── Fragmento citado ──

El hombre que tengo frente a mí conoció a Camilo Cienfuegos desde pequeño, fue prisionero, por primera vez, a los 14 años de edad por participar en una manifestación, vivió junto al Che en México, vino en el Granma y dice que por Cuba siempre estará dispuesto a entregar su vida.
El deseo de una Patria mejor y el valor para empuñar las armas eran, para él, como herencias de familia, porque “mi abuelo fue mambí y tenía una bala en la rodilla. Desde niño, le preguntaba por qué cojeaba, y me explicaba la situación del país y los cambios que anhelaba”.
Gilberto García Alonso habla con tono pausado, aunque a veces se emociona y sube un poco el volumen.
Él recuerda los días en el país de los aztecas antes de salir hacia la Mayor de las Antillas en un yate colmado de coraje.
“Tuvimos la desgracia de llegar el 21 de junio de 1956, el mismo día que cogieron preso a Fidel y a otros compañeros. Casi todos estaban en la cárcel o los buscaban. Contactamos con Raúl, uno de los pocos libres, y abastecimos de alimentos a quienes no podían dejar las casas hasta que salió Fidel y se hicieron otras gestiones.
“Lo más importante fue la confianza en salir, llegar y triunfar. Durante las últimas jornadas, nos preparamos, sobre todo, en el tiro.
“La noche que partimos de Tuxpan había un mal tiempo. Ocupamos nuestros lugares en el barco. Yo me acomodé en un rinconcito. Éramos 82 hombres, más 12 barriles de combustible de 55 galones, 13 sacos de naranjas, las armas, los uniformes, las botas…
“Algunos traían hasta maletines con ropa porque no sabían que ese sería el día de la partida hacia Cuba.
“Las condiciones del clima nos beneficiaron, pero solo al inicio, porque en el puesto de la Marina, que controlaba el paso de los barcos, casi no había vigilancia. Se suponía que nadie sería tan “loco” como para salir en aquellas circunstancias y menos en una embarcación de madera tan pequeña.
“Lo más difícil de mi vida ha sido enfrentar al mar, con olas de hasta seis y siete metros de altura.
“El baño se tupió por el vómito de los compañeros, un motor fallaba, el agua entraba… Pensé que nos hundiríamos. Durante cuatro de los siete días, estuvimos bajo una tormenta. A veces, me sentía un poco nervioso, porque ni siquiera sabía nadar, hasta que llegamos al mangle, el 2 de diciembre.

───

Consigna 1
¿Cuántos hombres viajaban en el yate, según el testimonio?
Consigna 2
¿Por qué, según el testimonio, el clima los benefició al inicio de la salida?
Consigna 3
Prolonga el testimonio a partir de su última oración, la de la llegada al mangle el 2 de diciembre.
Los registros proceden de una fuente distinta.

── Datos de origen ──

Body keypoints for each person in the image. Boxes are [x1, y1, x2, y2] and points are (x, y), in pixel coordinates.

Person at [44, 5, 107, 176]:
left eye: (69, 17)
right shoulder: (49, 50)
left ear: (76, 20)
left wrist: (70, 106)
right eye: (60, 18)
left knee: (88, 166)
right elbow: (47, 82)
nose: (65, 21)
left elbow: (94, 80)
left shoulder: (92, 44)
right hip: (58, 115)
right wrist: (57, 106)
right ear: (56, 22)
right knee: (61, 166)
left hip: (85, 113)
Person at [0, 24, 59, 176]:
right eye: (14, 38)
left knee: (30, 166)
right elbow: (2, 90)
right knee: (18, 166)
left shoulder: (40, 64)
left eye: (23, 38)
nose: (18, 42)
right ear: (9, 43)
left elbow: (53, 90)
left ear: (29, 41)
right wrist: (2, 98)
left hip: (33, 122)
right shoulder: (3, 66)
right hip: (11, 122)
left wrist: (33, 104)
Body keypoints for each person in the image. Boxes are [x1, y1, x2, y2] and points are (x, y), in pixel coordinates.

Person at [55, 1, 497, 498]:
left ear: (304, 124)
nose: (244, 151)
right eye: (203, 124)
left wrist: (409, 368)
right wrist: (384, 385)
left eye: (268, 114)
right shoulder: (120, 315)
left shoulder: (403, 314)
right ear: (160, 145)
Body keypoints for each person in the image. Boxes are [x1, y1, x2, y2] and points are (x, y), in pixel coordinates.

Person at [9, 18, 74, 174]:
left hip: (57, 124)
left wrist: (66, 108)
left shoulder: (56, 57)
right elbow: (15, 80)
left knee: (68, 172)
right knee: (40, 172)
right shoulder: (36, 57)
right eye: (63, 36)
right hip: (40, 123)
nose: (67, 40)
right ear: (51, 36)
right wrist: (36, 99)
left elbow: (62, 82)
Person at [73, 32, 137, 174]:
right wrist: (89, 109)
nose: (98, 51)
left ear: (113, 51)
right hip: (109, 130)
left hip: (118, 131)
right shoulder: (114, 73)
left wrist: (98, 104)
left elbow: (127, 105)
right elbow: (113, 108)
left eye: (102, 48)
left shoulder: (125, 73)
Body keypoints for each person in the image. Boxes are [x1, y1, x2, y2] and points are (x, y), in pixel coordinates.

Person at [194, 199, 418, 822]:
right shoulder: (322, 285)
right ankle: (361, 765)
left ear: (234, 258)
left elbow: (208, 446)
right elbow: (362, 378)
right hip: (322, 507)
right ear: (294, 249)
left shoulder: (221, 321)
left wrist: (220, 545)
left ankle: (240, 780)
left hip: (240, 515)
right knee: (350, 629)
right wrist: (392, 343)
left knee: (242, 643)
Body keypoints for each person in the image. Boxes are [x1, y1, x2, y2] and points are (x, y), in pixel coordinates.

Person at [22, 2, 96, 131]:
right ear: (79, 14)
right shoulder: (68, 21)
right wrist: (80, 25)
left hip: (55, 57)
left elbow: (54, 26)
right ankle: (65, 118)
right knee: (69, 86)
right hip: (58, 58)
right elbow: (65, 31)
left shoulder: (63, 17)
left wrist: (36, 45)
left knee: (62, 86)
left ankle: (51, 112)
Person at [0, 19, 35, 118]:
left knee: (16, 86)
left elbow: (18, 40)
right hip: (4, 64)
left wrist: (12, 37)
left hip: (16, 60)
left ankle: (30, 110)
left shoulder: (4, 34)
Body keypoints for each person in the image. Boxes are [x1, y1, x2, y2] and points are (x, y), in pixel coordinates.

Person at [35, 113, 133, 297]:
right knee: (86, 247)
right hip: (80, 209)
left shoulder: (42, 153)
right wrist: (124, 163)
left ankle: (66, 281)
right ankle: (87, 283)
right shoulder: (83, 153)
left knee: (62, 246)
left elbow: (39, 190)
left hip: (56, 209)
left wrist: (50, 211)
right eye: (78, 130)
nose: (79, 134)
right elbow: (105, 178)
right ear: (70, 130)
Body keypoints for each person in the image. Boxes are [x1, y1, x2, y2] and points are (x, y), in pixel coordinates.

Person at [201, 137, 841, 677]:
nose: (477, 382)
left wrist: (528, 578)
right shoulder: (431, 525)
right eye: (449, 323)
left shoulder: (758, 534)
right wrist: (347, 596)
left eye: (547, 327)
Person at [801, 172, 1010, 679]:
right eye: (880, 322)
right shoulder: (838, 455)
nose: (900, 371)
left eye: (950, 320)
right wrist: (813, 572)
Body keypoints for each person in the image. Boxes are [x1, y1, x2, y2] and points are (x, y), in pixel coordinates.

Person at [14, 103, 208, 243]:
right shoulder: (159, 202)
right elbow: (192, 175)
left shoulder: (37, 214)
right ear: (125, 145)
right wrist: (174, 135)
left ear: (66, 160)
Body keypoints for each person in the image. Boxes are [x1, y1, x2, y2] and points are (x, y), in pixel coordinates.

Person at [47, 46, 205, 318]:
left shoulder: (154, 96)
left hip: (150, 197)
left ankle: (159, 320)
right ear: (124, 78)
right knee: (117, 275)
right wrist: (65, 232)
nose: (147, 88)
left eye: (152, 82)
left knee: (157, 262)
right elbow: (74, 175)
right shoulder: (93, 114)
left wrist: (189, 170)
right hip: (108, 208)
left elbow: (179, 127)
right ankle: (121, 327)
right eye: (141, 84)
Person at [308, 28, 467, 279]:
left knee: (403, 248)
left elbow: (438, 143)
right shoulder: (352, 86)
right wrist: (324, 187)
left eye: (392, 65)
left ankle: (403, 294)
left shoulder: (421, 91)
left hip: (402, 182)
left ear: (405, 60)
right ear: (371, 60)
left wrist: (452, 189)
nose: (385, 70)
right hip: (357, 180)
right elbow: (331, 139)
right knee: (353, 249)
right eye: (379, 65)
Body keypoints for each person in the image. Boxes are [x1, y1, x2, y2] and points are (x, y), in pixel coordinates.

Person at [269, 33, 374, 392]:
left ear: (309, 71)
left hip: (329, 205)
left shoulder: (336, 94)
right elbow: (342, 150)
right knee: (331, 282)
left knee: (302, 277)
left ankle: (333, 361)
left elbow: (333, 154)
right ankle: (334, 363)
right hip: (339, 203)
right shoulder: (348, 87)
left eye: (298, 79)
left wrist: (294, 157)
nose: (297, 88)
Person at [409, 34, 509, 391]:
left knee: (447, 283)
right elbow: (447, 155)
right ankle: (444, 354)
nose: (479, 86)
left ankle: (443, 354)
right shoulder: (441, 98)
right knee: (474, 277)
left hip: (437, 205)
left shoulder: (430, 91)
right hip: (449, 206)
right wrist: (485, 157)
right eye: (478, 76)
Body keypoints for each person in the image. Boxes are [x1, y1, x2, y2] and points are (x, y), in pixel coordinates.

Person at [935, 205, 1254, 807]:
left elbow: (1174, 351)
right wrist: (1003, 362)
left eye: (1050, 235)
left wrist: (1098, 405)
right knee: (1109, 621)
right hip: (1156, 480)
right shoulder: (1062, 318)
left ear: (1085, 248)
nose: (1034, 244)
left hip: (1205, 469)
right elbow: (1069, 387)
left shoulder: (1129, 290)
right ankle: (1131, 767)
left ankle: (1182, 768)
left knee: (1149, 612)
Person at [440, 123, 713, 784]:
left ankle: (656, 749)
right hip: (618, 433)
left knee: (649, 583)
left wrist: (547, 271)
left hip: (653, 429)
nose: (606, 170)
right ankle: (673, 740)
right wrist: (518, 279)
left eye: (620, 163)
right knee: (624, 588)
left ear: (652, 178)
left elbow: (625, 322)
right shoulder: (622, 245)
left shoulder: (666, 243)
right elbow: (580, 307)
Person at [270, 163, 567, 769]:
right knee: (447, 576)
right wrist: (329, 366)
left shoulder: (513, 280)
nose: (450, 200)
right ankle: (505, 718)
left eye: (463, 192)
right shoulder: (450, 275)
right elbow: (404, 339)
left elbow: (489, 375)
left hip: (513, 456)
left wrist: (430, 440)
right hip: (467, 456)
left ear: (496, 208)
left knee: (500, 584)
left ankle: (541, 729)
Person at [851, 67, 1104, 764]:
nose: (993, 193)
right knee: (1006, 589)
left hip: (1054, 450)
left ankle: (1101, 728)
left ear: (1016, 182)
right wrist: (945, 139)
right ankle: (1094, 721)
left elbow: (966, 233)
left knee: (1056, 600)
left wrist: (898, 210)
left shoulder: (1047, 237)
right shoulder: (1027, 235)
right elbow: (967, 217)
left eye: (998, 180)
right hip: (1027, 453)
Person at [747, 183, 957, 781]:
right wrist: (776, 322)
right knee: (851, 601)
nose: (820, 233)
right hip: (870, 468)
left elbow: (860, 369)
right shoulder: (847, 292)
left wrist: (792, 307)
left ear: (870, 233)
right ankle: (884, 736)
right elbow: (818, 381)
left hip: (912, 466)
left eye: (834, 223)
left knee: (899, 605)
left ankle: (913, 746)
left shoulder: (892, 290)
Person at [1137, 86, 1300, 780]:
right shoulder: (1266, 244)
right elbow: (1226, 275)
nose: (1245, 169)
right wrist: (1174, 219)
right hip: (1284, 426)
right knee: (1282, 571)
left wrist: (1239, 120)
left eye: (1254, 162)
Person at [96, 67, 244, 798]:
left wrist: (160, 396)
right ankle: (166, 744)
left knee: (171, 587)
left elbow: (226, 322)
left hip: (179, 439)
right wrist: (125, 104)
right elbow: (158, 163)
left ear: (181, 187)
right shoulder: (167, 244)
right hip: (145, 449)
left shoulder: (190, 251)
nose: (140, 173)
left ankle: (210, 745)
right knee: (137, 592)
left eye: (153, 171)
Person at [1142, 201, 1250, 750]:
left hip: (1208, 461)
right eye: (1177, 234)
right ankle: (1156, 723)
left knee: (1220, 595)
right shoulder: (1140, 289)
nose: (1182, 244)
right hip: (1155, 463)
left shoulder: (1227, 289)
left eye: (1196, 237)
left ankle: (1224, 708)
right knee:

───

Respuesta 1
Eran 82 hombres.

Respuesta 2
En el puesto de la Marina que controlaba el paso de los barcos casi no había vigilancia. Se suponía que nadie sería tan "loco" como para salir en aquellas circunstancias, y menos en una embarcación de madera tan pequeña.

Respuesta 3
“Con esfuerzo, salimos de aquel terreno pantanoso. Luego, el ejército atrás de nosotros, la aviación… Así hasta Alegría de Pío.
García Alonso hace un leve silencio, como si viera otra vez el ajetreo de aquel momento y sintiera el sonido de la metralla. Después sigue:
“Tuve la suerte de correr hacia el monte y salir de allí con Manuel Echeverría, quien trabajó con Celia Sánchez Manduley en el Movimiento 26 de Julio, y conocía la existencia de Crescencio Pérez, integrante del grupo de apoyo organizado por ella, por eso preguntamos a varios guajiros e hicimos contacto con él, quien nos salvó del cerco del ejército.
“La mayoría del pueblo ni siquiera sabía de nosotros, algunos nos perseguían y otros nos creían unos locos”.
Rememora con entusiasmo sus días cerca del Che:
“Una vez le pedí que me enseñara a inyectar. Fue para su cama, cogió la jeringuilla, agua destilada, aguja, y me dijo que en la guerra lo fundamental era hacerlo en una vena para que hiciera más efecto y ahorrar medicamentos. Entonces, me enseñó cómo detectarla. Nunca se me olvida que aprendí en su brazo, aunque no inyecté.
“Yo era alérgico y hablábamos un poco de eso, del asma y de un conocido en común. En aquel momento, era uno más de nosotros, hoy es todo un símbolo”.
La conversación fluye con naturalidad. Menciona a Camilo Cienfuegos y sonríe. Tal vez porque lo recuerda en el barrio:
“Tenía confianza con él porque vivíamos cerca en Lawton, La Habana. Después estuvimos en la misma escuadra. En Alegría de Pío, estábamos cerca cuando comenzó a disparar una avioneta. Él salió para el cañaveral y yo en dirección al monte.
Luego, conversa sobre su gusto por la herrería y los días en que hacía balances de hierro. Con voz de padre alerta: “Ahora la batalla se libra en el campo de las ideas, y esa es todos los días”.